Decima’s Blake debut crime novel, Hingston’s Box, is a dark and frightening novel which focuses on the exploitation of children, something the author is passionate about, as emphasised by the fact that a percentage of the book’s profits go to the charity Embrace Child Victims of Crime.
The novel follows the story of Jason Hingston, a Detective Sergeant who is put on medical leave whilst investigating the disappearance of two young twin boys who were on their way home from school when they vanished. Suffering from nightmares and visions, Jason takes his uncle up on his offer to help him redecorate the kitchen in his Dartmouth home, escaping London for the countryside, where he finds a mysterious box which leads him to a mystery which has a creepy connection to the present.

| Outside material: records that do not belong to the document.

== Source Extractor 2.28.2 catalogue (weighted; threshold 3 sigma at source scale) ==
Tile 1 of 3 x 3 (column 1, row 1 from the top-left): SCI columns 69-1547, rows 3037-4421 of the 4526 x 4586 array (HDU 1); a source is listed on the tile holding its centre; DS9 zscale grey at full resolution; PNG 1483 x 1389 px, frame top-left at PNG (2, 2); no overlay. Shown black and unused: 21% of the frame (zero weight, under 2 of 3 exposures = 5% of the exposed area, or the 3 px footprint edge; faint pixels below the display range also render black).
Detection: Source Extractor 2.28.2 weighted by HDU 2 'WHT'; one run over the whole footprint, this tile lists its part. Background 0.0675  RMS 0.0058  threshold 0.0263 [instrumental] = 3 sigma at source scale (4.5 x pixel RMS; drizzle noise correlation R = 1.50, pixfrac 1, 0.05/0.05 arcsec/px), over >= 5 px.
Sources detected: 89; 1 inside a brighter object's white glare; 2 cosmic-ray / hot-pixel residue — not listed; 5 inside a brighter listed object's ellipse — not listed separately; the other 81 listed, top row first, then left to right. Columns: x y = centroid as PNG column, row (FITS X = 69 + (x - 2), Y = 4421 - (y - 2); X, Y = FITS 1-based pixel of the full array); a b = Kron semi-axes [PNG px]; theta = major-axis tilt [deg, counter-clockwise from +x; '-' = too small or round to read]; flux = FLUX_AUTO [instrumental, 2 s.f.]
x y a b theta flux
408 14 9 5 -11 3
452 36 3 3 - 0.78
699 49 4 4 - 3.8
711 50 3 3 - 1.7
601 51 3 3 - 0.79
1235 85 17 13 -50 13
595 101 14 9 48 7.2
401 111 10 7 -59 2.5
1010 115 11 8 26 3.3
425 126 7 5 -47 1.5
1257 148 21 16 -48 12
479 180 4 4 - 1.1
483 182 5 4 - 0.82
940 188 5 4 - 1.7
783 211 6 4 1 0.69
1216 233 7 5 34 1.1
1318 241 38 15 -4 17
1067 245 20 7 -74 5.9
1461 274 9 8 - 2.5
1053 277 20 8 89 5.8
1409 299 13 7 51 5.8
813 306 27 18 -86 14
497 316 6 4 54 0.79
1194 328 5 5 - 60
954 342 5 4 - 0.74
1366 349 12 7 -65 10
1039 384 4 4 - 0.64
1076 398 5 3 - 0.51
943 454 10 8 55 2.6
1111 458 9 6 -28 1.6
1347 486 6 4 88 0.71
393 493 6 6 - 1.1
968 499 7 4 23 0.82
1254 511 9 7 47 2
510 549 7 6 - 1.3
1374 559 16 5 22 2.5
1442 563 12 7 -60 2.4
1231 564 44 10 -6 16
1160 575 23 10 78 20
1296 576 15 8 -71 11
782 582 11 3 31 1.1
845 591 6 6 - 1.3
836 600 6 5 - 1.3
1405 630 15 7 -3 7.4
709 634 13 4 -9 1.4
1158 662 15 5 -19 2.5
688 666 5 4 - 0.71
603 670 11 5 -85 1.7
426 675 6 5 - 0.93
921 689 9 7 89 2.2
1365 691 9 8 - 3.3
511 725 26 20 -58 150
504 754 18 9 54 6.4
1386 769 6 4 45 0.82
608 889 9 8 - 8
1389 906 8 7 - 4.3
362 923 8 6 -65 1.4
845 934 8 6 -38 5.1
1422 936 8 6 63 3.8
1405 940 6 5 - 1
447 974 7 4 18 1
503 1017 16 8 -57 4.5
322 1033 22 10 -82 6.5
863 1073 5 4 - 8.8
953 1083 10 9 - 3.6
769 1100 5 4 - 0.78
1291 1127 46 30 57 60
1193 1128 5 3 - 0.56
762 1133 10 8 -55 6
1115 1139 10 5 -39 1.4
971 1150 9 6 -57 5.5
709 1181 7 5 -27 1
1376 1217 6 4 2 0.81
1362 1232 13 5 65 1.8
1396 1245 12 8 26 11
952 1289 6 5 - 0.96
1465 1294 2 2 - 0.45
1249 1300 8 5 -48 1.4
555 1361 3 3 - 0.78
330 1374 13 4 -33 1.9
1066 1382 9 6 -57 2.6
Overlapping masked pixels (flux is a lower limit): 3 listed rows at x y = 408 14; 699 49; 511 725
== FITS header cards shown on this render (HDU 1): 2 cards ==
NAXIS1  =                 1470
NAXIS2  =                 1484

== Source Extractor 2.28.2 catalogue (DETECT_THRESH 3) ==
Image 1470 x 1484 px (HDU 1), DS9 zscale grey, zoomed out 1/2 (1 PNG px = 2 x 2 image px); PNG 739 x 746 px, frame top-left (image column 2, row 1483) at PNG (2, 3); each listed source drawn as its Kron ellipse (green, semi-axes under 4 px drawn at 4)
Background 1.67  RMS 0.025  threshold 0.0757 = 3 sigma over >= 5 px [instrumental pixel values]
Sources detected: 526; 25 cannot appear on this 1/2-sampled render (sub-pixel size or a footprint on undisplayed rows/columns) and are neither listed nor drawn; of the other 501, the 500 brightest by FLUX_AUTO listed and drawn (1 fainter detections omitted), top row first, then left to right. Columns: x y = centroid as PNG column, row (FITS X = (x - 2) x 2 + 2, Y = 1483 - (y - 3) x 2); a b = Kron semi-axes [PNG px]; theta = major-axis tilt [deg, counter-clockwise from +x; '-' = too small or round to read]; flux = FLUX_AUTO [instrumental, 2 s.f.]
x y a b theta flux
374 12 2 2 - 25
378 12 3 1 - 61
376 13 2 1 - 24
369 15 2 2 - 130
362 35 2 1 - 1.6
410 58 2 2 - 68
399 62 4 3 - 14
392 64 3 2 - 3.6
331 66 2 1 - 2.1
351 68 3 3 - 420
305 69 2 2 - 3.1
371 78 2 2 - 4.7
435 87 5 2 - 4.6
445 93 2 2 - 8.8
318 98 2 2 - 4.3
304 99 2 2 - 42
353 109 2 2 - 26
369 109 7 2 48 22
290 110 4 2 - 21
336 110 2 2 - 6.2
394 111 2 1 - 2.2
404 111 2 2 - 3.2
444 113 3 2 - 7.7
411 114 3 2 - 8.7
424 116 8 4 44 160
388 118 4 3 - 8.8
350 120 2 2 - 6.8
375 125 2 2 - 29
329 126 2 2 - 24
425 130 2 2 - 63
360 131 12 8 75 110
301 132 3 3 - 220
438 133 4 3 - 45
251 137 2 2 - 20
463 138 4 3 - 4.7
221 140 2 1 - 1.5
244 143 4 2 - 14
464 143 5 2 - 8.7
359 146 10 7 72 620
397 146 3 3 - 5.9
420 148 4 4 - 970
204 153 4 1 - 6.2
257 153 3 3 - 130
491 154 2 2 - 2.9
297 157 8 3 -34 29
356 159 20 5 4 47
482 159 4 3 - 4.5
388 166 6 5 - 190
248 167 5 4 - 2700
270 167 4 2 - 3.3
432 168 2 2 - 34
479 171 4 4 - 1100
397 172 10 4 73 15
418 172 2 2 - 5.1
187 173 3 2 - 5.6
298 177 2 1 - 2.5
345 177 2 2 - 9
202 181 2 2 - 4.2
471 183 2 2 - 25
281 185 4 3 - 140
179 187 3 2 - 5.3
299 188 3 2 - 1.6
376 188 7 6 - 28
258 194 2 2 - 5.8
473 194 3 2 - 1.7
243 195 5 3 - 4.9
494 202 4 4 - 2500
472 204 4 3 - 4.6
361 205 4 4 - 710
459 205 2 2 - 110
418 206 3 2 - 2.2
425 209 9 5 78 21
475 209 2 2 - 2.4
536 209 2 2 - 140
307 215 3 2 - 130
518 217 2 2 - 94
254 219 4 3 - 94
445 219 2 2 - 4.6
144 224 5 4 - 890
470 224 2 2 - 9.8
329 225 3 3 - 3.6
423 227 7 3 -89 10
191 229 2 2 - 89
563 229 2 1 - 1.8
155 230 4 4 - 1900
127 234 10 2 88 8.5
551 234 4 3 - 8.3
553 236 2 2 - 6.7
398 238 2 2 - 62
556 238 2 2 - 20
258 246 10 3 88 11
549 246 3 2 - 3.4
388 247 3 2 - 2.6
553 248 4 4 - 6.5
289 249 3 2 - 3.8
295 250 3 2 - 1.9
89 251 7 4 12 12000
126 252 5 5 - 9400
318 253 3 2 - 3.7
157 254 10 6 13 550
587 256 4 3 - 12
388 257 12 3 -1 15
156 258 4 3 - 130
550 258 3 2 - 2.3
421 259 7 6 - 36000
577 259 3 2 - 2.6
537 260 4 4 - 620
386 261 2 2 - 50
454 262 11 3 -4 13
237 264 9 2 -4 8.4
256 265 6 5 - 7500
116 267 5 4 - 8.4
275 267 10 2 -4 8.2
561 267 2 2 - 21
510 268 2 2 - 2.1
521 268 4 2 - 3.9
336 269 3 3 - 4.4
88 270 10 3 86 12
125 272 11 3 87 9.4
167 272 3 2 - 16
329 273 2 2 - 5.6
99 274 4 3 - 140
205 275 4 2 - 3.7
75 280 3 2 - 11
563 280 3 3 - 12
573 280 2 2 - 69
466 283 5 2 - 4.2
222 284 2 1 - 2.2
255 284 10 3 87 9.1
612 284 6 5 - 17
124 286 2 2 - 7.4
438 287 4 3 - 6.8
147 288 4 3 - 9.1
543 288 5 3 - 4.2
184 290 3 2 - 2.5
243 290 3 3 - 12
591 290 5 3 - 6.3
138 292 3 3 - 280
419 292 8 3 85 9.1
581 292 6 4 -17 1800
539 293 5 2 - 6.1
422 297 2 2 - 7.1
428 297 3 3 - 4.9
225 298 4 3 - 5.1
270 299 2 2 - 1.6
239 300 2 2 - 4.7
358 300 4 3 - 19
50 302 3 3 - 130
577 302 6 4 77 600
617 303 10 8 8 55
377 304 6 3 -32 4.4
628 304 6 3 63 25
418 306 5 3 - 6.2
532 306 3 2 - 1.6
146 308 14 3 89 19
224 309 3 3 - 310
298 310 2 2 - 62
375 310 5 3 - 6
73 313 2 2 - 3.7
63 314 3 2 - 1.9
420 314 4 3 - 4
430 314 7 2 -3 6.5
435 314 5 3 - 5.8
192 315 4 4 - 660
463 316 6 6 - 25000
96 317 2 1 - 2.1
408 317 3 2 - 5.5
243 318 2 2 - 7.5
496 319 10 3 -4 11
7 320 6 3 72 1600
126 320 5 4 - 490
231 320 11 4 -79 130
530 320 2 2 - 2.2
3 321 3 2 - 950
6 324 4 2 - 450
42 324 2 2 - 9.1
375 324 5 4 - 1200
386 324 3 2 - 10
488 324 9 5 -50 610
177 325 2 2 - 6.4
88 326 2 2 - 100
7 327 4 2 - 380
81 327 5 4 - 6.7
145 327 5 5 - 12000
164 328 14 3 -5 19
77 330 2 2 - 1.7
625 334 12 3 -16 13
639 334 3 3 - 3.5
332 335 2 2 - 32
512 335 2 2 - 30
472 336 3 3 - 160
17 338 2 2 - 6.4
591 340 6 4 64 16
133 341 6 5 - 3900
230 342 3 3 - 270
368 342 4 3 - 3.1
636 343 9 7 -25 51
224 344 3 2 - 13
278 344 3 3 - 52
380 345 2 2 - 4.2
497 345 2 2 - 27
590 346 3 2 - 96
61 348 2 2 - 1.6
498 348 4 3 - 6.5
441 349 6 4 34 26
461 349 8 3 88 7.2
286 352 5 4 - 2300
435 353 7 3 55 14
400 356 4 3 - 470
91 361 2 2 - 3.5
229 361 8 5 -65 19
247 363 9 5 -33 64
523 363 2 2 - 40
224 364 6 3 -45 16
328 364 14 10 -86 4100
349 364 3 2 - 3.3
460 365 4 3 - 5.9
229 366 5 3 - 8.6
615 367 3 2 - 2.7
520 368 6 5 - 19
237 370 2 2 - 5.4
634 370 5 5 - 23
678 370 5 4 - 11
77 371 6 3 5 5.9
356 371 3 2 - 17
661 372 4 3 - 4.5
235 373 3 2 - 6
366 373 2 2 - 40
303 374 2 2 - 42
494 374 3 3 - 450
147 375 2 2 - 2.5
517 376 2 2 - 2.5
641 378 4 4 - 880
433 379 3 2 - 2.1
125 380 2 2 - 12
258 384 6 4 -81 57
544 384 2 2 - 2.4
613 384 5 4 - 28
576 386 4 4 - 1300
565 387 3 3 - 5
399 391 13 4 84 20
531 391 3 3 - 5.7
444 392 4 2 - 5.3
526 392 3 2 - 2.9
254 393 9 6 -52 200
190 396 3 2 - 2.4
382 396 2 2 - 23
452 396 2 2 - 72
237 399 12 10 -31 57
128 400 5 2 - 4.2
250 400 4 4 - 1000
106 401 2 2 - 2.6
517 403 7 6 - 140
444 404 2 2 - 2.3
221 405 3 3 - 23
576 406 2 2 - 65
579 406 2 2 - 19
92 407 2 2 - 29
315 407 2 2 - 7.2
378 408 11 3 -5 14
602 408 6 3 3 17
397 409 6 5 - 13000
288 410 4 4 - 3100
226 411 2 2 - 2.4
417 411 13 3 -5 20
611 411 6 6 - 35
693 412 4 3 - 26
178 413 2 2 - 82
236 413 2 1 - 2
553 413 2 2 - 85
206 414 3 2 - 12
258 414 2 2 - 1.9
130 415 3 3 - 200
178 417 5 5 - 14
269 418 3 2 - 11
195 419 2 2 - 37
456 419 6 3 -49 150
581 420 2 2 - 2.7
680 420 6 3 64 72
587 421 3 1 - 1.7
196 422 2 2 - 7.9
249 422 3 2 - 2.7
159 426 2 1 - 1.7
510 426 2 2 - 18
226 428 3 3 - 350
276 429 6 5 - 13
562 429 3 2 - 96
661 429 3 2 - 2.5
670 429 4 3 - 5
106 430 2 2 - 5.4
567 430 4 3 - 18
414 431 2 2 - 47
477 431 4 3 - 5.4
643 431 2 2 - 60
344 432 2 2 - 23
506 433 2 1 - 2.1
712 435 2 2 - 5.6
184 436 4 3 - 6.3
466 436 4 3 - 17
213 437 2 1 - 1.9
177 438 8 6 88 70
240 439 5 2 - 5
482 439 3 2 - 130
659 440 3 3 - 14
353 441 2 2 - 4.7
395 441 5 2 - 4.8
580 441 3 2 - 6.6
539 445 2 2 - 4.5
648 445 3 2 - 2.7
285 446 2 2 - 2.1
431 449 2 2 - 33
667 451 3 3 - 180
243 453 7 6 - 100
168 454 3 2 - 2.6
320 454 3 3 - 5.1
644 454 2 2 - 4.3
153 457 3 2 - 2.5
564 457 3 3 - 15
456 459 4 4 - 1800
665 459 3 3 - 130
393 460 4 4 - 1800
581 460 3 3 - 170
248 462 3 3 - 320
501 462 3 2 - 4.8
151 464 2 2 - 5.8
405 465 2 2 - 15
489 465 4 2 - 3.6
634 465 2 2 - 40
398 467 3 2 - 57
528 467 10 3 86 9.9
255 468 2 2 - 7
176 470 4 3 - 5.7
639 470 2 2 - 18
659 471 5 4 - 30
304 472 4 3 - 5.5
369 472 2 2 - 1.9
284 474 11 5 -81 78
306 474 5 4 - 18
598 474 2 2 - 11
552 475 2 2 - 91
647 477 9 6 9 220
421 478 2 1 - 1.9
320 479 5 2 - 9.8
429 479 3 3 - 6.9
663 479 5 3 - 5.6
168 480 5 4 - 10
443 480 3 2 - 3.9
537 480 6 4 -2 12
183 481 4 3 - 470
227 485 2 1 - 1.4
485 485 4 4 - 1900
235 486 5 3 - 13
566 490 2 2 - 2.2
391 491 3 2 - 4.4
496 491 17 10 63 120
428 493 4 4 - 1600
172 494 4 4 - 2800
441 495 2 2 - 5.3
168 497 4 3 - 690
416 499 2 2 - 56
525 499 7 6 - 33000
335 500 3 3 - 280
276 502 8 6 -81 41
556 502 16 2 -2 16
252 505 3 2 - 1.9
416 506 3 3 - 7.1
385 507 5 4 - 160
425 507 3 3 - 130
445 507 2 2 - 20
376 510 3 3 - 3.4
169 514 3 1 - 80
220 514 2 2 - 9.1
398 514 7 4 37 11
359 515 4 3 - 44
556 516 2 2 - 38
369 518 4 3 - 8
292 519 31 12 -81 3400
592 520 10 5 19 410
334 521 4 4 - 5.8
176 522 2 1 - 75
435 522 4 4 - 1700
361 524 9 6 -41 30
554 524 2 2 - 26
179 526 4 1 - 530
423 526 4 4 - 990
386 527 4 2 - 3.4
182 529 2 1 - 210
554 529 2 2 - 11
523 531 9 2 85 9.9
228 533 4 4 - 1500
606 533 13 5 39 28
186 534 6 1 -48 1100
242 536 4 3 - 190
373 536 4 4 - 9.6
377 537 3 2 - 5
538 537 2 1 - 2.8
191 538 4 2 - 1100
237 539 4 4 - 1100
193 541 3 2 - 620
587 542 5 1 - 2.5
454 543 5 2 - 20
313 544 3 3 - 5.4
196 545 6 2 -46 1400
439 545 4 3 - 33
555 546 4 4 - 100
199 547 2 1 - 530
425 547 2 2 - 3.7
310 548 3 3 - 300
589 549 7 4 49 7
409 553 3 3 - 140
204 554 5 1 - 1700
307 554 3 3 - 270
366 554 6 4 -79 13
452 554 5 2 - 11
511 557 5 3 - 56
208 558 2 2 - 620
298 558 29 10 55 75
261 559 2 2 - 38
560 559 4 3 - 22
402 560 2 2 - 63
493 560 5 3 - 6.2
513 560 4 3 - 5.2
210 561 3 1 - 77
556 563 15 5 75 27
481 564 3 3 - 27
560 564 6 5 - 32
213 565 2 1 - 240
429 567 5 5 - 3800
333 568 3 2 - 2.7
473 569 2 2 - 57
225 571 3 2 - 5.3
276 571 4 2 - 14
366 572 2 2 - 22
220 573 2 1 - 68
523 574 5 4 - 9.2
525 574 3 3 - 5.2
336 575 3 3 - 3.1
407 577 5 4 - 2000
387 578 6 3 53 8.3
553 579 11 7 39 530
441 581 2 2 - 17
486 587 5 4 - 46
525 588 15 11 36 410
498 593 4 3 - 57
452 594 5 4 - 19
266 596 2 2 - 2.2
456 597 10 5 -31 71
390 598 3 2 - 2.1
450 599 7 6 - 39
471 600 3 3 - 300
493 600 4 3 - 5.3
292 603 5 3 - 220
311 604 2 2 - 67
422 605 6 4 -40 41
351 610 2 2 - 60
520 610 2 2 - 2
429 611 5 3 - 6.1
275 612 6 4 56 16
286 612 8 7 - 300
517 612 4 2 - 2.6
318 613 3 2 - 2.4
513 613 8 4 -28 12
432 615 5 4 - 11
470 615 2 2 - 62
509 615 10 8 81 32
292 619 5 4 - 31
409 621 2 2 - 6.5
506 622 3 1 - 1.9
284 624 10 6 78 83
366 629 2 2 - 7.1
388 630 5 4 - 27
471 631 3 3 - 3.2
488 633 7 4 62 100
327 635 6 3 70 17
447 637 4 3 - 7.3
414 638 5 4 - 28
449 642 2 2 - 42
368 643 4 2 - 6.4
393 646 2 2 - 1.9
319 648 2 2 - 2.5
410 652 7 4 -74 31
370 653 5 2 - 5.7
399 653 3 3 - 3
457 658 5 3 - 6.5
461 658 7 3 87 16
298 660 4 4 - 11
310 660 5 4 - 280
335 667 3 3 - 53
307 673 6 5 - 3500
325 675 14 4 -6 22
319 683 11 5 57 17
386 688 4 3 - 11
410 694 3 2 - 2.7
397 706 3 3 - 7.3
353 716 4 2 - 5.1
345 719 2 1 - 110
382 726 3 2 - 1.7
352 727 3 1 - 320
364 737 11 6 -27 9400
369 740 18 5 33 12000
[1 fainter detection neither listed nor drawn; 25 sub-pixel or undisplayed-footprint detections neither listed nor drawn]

With notes of the supernatural, Hingston’s Box is atmospheric, although I was slightly disappointed that the beautiful Dartmouth setting was underused, with the full potential of the inherently creepy and frightening landscape not realised. However, despite this there is a real old fashioned style and depth to this novel which lends a real tension to the narrative and allows the reader to become really interested in the cases’ conclusion.
It is this interest that is a true testimony of Blake’s narrative skill- the victims themselves hold little inherent fascination, but it is the rich characterisation of the protagonist, Hingston, and the descriptive writing style which draws the reader in. The supernatural elements to the novel are not overstated, and as such it does not fall into the common trap and become farcical, as many other such books can.
Overall this is a truly fascinating book, and one which is difficult to put down. Although it starts off a little slowly, the pace is soon picked up, and the reader will be fully transfixed until the novel’s brilliant conclusion. Hingston himself remains free to start a fresh investigation in a new novel, and personally it is my sincere hope that he does.